Fazla uzatmadan özete geçeyim.

- Gael Monfils’in Richard Gasquet’yi üç sette turnuvanın dışına itmesi şaşırtıcı. Daha da hayretlere düşüren Monfils’in ortaya koyduğu performans. Hem atak tenis oynadı, hem yüksek konsantrasyonunu korudu. Kısacası paralel evrende yaşadı Gael 2 saat 21 dakika boyunca.

- Londra’ya yüksek moralle ve formda gelen Borna Coric’in Daniil Medvedev’e üç sette yenilmesi sürpriz, özellikle Rus oyuncunun son iki aylık form durumu göz önüne alındığında.

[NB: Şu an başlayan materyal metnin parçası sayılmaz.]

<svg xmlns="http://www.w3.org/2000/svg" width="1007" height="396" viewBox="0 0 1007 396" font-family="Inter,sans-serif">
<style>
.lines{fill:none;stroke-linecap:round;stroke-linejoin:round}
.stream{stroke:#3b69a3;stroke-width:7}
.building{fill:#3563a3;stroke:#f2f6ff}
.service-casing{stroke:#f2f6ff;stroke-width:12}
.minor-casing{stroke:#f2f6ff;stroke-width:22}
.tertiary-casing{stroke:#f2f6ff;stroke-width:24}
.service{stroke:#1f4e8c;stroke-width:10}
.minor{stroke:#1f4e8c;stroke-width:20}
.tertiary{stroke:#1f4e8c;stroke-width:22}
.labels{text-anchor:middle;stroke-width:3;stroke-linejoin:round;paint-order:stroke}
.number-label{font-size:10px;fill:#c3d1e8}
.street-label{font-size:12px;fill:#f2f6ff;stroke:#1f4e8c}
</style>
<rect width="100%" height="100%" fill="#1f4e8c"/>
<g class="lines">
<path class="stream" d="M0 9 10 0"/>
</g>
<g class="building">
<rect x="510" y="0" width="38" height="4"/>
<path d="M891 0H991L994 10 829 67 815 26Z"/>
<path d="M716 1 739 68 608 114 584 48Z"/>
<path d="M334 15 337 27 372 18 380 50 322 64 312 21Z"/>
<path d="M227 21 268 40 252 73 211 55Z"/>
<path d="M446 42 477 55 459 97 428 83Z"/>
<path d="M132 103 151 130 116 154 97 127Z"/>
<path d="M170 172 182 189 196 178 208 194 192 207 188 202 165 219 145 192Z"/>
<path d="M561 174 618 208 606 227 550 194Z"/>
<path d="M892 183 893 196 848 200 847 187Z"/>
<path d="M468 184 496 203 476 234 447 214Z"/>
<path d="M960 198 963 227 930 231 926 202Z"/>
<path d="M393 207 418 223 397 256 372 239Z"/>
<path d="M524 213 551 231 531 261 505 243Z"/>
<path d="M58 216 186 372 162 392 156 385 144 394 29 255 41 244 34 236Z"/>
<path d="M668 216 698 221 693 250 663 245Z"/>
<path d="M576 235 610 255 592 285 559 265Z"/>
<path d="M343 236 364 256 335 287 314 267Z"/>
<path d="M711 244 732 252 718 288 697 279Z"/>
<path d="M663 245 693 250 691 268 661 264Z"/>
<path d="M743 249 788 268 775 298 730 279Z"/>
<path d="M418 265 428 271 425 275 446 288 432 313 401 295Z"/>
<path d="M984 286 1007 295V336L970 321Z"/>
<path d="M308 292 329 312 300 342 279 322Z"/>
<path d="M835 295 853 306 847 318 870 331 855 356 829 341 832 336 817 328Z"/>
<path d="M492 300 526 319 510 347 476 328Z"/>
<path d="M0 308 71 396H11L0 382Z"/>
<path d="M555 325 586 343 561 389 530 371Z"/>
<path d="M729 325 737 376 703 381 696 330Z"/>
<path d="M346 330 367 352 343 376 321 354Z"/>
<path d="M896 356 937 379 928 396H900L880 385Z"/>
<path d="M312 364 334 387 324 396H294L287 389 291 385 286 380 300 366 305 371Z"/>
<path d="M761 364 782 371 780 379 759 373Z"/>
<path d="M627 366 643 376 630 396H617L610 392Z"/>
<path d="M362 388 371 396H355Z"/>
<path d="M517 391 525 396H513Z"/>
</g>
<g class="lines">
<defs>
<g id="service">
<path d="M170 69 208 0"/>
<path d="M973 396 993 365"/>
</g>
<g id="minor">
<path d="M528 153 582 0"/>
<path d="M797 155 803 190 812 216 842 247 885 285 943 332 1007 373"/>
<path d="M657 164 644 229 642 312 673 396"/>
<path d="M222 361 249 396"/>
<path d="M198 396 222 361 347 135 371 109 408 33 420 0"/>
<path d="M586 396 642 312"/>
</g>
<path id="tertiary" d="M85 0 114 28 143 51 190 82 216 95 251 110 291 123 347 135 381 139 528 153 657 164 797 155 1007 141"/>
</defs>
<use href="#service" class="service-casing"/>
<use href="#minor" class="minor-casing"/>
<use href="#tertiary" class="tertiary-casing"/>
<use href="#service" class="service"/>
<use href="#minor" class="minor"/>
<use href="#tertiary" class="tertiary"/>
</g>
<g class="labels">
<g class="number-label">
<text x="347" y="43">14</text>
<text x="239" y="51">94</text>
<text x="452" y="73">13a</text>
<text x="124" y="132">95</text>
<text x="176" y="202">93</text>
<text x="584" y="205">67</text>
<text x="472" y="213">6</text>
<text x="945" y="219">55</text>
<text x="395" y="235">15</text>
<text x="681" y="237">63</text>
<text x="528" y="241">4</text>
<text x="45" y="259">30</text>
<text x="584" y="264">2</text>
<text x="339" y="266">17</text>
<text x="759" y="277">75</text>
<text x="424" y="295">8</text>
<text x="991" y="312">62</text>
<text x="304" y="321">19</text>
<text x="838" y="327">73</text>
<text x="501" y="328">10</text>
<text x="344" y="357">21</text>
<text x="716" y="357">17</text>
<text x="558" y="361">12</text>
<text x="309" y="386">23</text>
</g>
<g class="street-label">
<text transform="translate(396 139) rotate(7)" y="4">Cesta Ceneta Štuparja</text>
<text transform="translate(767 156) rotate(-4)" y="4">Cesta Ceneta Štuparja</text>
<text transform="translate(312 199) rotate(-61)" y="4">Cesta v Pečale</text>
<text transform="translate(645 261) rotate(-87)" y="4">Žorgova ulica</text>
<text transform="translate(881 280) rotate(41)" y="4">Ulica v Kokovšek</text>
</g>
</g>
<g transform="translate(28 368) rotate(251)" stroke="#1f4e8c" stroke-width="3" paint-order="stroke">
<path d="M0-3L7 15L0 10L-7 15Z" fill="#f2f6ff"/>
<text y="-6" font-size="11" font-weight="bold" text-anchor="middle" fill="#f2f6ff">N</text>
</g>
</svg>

- Lucky Loser Michael Mmoh – ki elemelerde John-Patrick Smith tarafından rahat safdışı edilmişti – dört set boyunca çimen ustası Gilles Müller’e kabus yaşattı. Beşinci sette Müller uyandı.

- Barrere’ye karşı Tsitsipas beşinci sete kalsaydı ne olurdu bilemem (6-3 6-4 6-7 7-5).

- Turkish Airlines Antalya Open finalisti Mannarino, elemeden gelen Christian Garin’e karşı az kalsın setlerde 2-1 geride düşecekken 5-5’te ve tiebreak’te biraz şansının da  yardım etmesiyle üçüncü seti kazandı ve dört sette rakibini mağlup etti.

- Wimbledon ve çim kort ustası olarak kabul edilen Magdalena Rybarikova iki sette Sorana Cirstea’ya yenildi. Kaç kişi bunu tahmin etmişti?

- Katerina Siniakova birçok insanın “dark horse” olarak öne sürdüğü Coco Vandeweghe’i müthiş çekişmeli bir maç sonunda Amerika’ya geri yolladı (6-7 6-3 8-6).

- Her ne kadar Tatjana Maria turnuvaya formda gelmiş olsa da, Elina Svitolina’yı saf dışı edeceğini pek az kişi bekliyordu diye düşünüyorum.

Donna Vekic’in Roland Garros finalisti Sloane Stephens’i yenmesini geçtim, bunu 6-1 6-3 gibi net bir skorla başarmasına takıldım.

- Tamam wilcard ile tabloya giren Katie Swan İngilizlerin genç umutlarından biri, anladık. Ama kendisinden 165 sıra daha yüksekte olan Irina Begu’yu 6-2 6-2 yenmesi nedir? İzleyemediğim ve “Keşke görseydim” dediğim maçlardan biri. Belki o zaman anlayabilirdim nasıl olduğunu.

Elemelerden gelen Elena Gabriela Ruse, Agnieska Radwanska’ya karşı altı maç puanı attı, kazanamadı. Maç bittiğinde Aga’nın yüz ifadesi her şeyi anlattı. Kendisi bile inanamadı kazandığına.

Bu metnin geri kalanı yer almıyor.